We acknowledge these limitations and recognize the need for addressing them in future work.

Conclusion and Future Work

In this paper, we present Macaw-LLM, a multi-modal instruction-tuned LLM that accommodates four distinct modalities: image, video, audio, and text. In addition to the standard modality module and cognitive module, we propose a novel approach to align representations from different modality encoders into a shared space. Unlike previous methods, our approach combines representation alignment and instruction tuning into a single step, mitigating potential error propagation during multi-step tuning. Furthermore, we curate Macaw-LLM instruction dataset, a large-scale dataset of multi-modal instructions using GPT-3.5-Turbo. We demonstrate examples showcasing the multi-modal understanding ability of Macaw-LLM.

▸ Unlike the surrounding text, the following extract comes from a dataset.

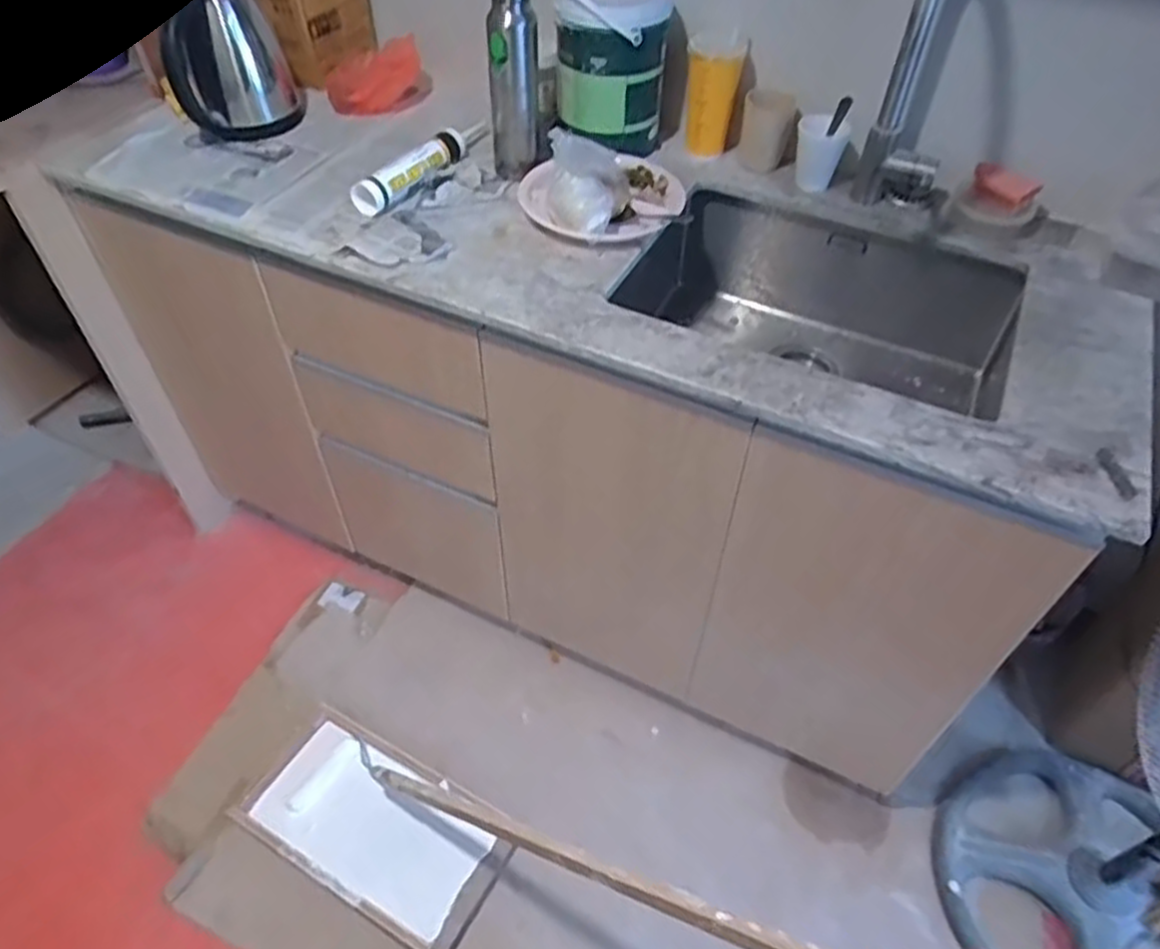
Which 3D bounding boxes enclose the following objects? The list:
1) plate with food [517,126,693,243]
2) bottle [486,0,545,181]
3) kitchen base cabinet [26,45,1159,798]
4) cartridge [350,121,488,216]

We discuss the limitations of our work and point out that current multi-modal instruction-tuned LLMs may suffer from various aspects in Section 7. We leave the investigation of these issues to the future work. Furthermore, we intend to broaden our corpus to encompass multi-turn and multilingual dialogues. This endeavor will take advantage of the capabilities of LLMs to effectively generate/translate long-document texts (Wang et al., 2017; Lyu et al., 2023; Wang et al., 2023; Wu et al., 2023a).